- What this task involves: Transcribe the text of every item below, reproducing each line character for character. Leave the pictures out of your answer.

Source data
_ _ _ _ _

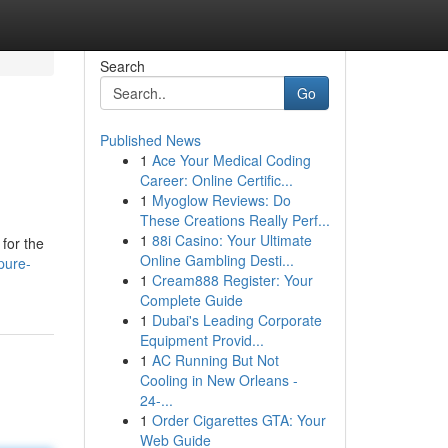
Search
Go
Published News
1
Ace Your Medical Coding
Career: Online Certific...
1
Myoglow Reviews: Do
These Creations Really Perf...
1
88i Casino: Your Ultimate
for the
Online Gambling Desti...
pure-
1
Cream888 Register: Your
Complete Guide
1
Dubai's Leading Corporate
Equipment Provid...
1
AC Running But Not
Cooling in New Orleans -
24-...
1
Order Cigarettes GTA: Your
Web Guide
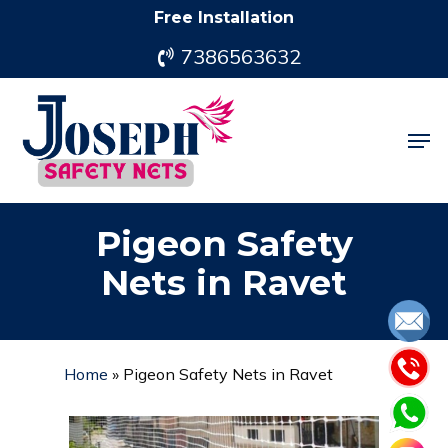
Skip
Free Installation
to
7386563632
main
content
Men
Pigeon Safety
Nets in Ravet
Home
»
Pigeon Safety Nets in Ravet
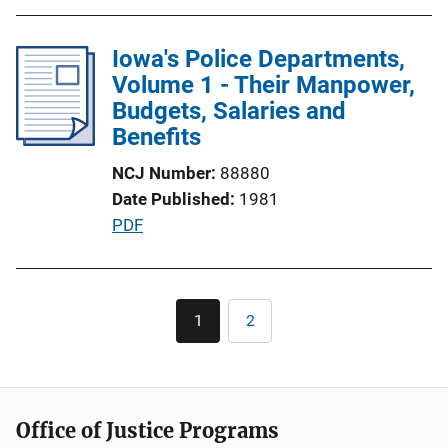
o
b
n
l
Iowa's Police Departments,
L
i
Volume 1 - Their Manpower,
i
c
Budgets, Salaries and
n
a
Benefits
k
t
NCJ Number
88880
i
Date Published
1981
o
P
PDF
n
u
L
b
i
l
Pagination
n
1
2
Current
Page
i
k
page
c
a
t
Office of Justice Programs
i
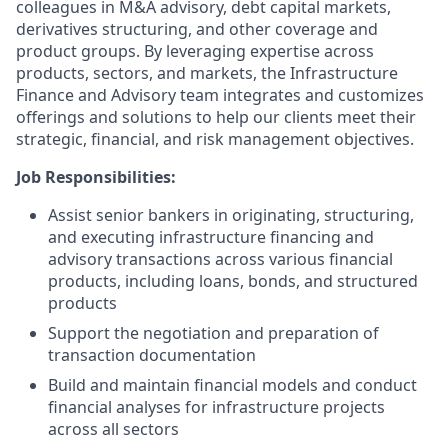
colleagues in M&A advisory, debt capital markets,
derivatives structuring, and other coverage and
product groups. By leveraging expertise across
products, sectors, and markets, the Infrastructure
Finance and Advisory team integrates and customizes
offerings and solutions to help our clients meet their
strategic, financial, and risk management objectives.
Job Responsibilities:
Assist senior bankers in originating, structuring,
and executing infrastructure financing and
advisory transactions across various financial
products, including loans, bonds, and structured
products
Support the negotiation and preparation of
transaction documentation
Build and maintain financial models and conduct
financial analyses for infrastructure projects
across all sectors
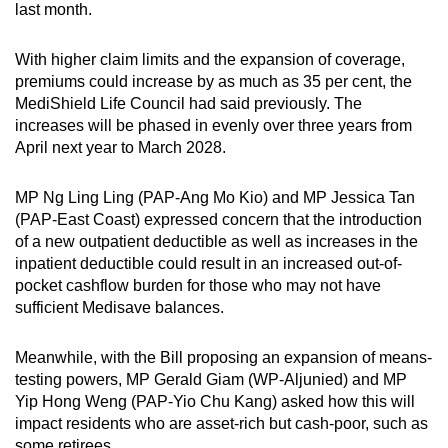
last month.
With higher claim limits and the expansion of coverage,
premiums could increase by as much as 35 per cent, the
MediShield Life Council had said previously. The
increases will be phased in evenly over three years from
April next year to March 2028.
MP Ng Ling Ling (PAP-Ang Mo Kio) and MP Jessica Tan
(PAP-East Coast) expressed concern that the introduction
of a new outpatient deductible as well as increases in the
inpatient deductible could result in an increased out-of-
pocket cashflow burden for those who may not have
sufficient Medisave balances.
Meanwhile, with the Bill proposing an expansion of means-
testing powers, MP Gerald Giam (WP-Aljunied) and MP
Yip Hong Weng (PAP-Yio Chu Kang) asked how this will
impact residents who are asset-rich but cash-poor, such as
some retirees.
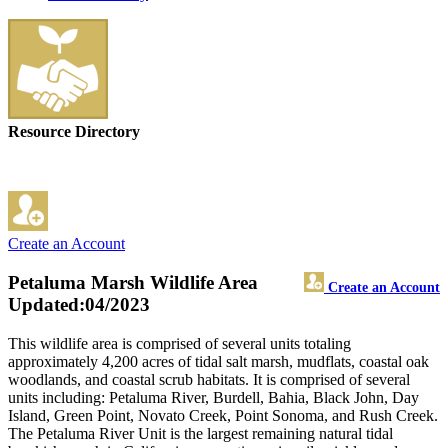
Resource Directory
Create an Account
Petaluma Marsh Wildlife Area
Create an Account
Updated:04/2023
This wildlife area is comprised of several units totaling
approximately 4,200 acres of tidal salt marsh, mudflats, coastal oak
woodlands, and coastal scrub habitats. It is comprised of several
units including: Petaluma River, Burdell, Bahia, Black John, Day
Island, Green Point, Novato Creek, Point Sonoma, and Rush Creek.
The Petaluma River Unit is the largest remaining natural tidal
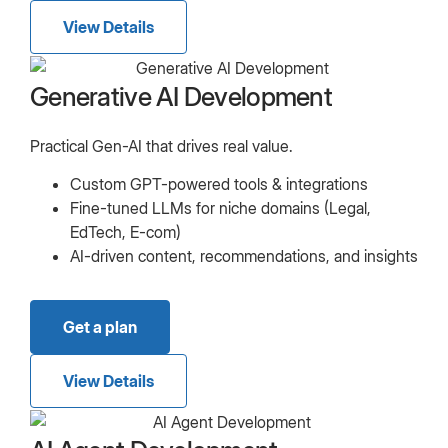
View Details
Generative AI Development
Practical Gen-AI that drives real value.
Custom GPT-powered tools & integrations
Fine-tuned LLMs for niche domains (Legal,
EdTech, E-com)
AI-driven content, recommendations, and insights
Get a plan
View Details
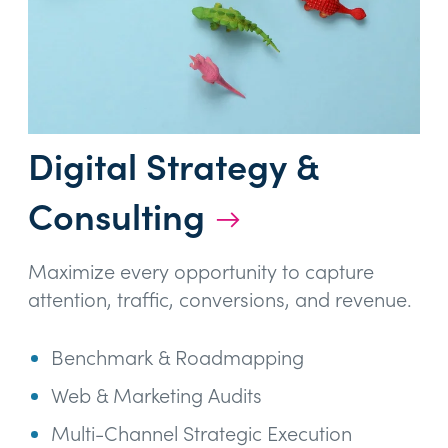
Digital Strategy &
Consulting
→
Maximize every opportunity to capture
attention, traffic, conversions, and revenue.
Benchmark & Roadmapping
Web & Marketing Audits
Multi-Channel Strategic Execution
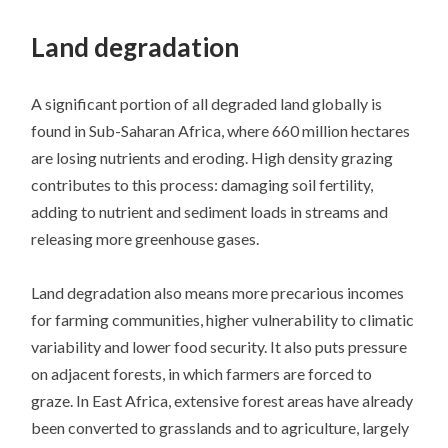
SKIP
TO
Land degradation
CONTENT
A significant portion of all degraded land globally is
found in Sub-Saharan Africa, where 660 million hectares
are losing nutrients and eroding. High density grazing
contributes to this process: damaging soil fertility,
adding to nutrient and sediment loads in streams and
releasing more greenhouse gases.
Land degradation also means more precarious incomes
for farming communities, higher vulnerability to climatic
variability and lower food security. It also puts pressure
on adjacent forests, in which farmers are forced to
graze. In East Africa, extensive forest areas have already
been converted to grasslands and to agriculture, largely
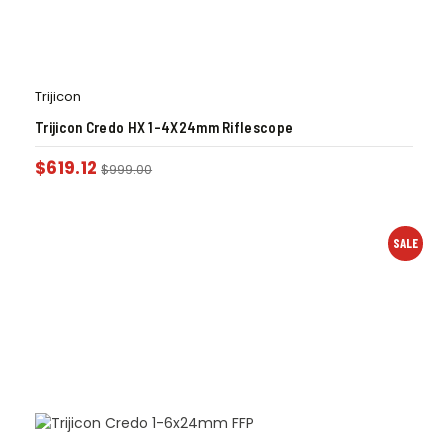
Trijicon
Trijicon Credo HX 1-4X24mm Riflescope
$
619.12
$
999.00
SALE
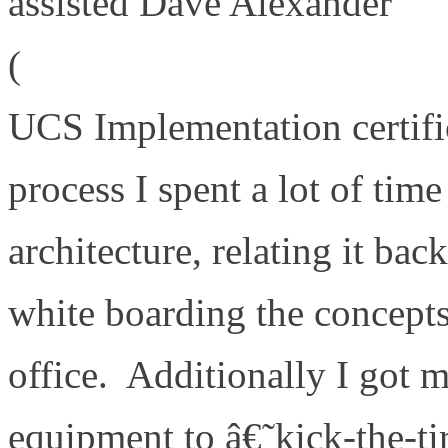
assisted Dave Alexander
(
http://theunifiedcomputin
UCS Implementation certifi
process I spent a lot of tim
architecture, relating it ba
white boarding the concept
office. Additionally I got 
equipment to â€˜kick-the-t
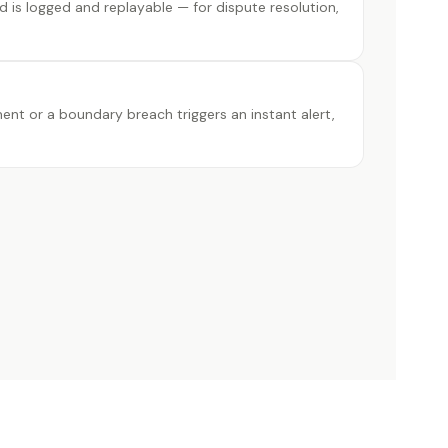
od is logged and replayable — for dispute resolution,
t or a boundary breach triggers an instant alert,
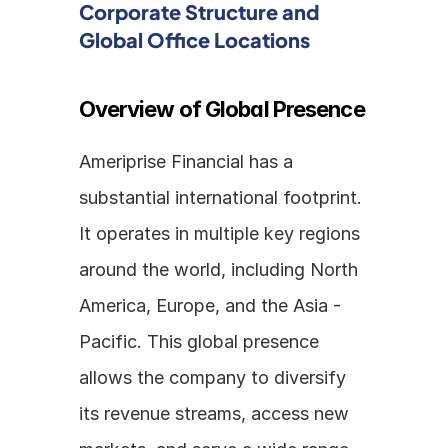
Corporate Structure and 
Global Office Locations
Overview of Global Presence
Ameriprise Financial has a 
substantial international footprint. 
It operates in multiple key regions 
around the world, including North 
America, Europe, and the Asia - 
Pacific. This global presence 
allows the company to diversify 
its revenue streams, access new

_ _ _ _ _

- Written solution:
Search
Go
Published News
1
Ace Your Medical Coding
Career: Online Certific...
1
Myoglow Reviews: Do
These Creations Really Perf...
1
88i Casino: Your Ultimate
for the
Online Gambling Desti...
pure-
1
Cream888 Register: Your
Complete Guide
1
Dubai's Leading Corporate
Equipment Provid...
1
AC Running But Not
Cooling in New Orleans -
24-...
1
Order Cigarettes GTA: Your
Web Guide
Skip
Free Installation
to
7386563632
main
content
Men
Pigeon Safety
Nets in Ravet
Home
»
Pigeon Safety Nets in Ravet
o
b
n
l
Iowa's Police Departments,
L
i
Volume 1 - Their Manpower,
i
c
Budgets, Salaries and
n
a
Benefits
k
t
NCJ Number
88880
i
Date Published
1981
o
P
PDF
n
u
L
b
i
l
Pagination
n
1
2
Current
Page
i
k
page
c
a
t
Office of Justice Programs
i
colleagues in M&A advisory, debt capital markets,
derivatives structuring, and other coverage and
product groups. By leveraging expertise across
products, sectors, and markets, the Infrastructure
Finance and Advisory team integrates and customizes
offerings and solutions to help our clients meet their
strategic, financial, and risk management objectives.
Job Responsibilities:
Assist senior bankers in originating, structuring,
and executing infrastructure financing and
advisory transactions across various financial
products, including loans, bonds, and structured
products
Support the negotiation and preparation of
transaction documentation
Build and maintain financial models and conduct
financial analyses for infrastructure projects
across all sectors
last month.
With higher claim limits and the expansion of coverage,
premiums could increase by as much as 35 per cent, the
MediShield Life Council had said previously. The
increases will be phased in evenly over three years from
April next year to March 2028.
MP Ng Ling Ling (PAP-Ang Mo Kio) and MP Jessica Tan
(PAP-East Coast) expressed concern that the introduction
of a new outpatient deductible as well as increases in the
inpatient deductible could result in an increased out-of-
pocket cashflow burden for those who may not have
sufficient Medisave balances.
Meanwhile, with the Bill proposing an expansion of means-
testing powers, MP Gerald Giam (WP-Aljunied) and MP
Yip Hong Weng (PAP-Yio Chu Kang) asked how this will
impact residents who are asset-rich but cash-poor, such as
some retirees.
Resource Directory
Create an Account
Petaluma Marsh Wildlife Area
Create an Account
Updated:04/2023
This wildlife area is comprised of several units totaling
approximately 4,200 acres of tidal salt marsh, mudflats, coastal oak
woodlands, and coastal scrub habitats. It is comprised of several
units including: Petaluma River, Burdell, Bahia, Black John, Day
Island, Green Point, Novato Creek, Point Sonoma, and Rush Creek.
The Petaluma River Unit is the largest remaining natural tidal
View Details
Generative AI Development
Practical Gen-AI that drives real value.
Custom GPT-powered tools & integrations
Fine-tuned LLMs for niche domains (Legal,
EdTech, E-com)
AI-driven content, recommendations, and insights
Get a plan
View Details
Digital Strategy &
Consulting
→
Maximize every opportunity to capture
attention, traffic, conversions, and revenue.
Benchmark & Roadmapping
Web & Marketing Audits
Multi-Channel Strategic Execution
SKIP
TO
Land degradation
CONTENT
A significant portion of all degraded land globally is
found in Sub-Saharan Africa, where 660 million hectares
are losing nutrients and eroding. High density grazing
contributes to this process: damaging soil fertility,
adding to nutrient and sediment loads in streams and
releasing more greenhouse gases.
Land degradation also means more precarious incomes
for farming communities, higher vulnerability to climatic
variability and lower food security. It also puts pressure
on adjacent forests, in which farmers are forced to
graze. In East Africa, extensive forest areas have already
been converted to grasslands and to agriculture, largely
Trijicon
Trijicon Credo HX 1-4X24mm Riflescope
$
619.12
$
999.00
SALE
assisted Dave Alexander
(
http://theunifiedcomputin
UCS Implementation certifi
process I spent a lot of tim
architecture, relating it ba
white boarding the concept
office. Additionally I got 
equipment to â€˜kick-the-t
od is logged and replayable — for dispute resolution,
t or a boundary breach triggers an instant alert,
Corporate Structure and 
Global Office Locations
Overview of Global Presence
Ameriprise Financial has a 
substantial international footprint. 
It operates in multiple key regions 
around the world, including North 
America, Europe, and the Asia - 
Pacific. This global presence 
allows the company to diversify 
its revenue streams, access new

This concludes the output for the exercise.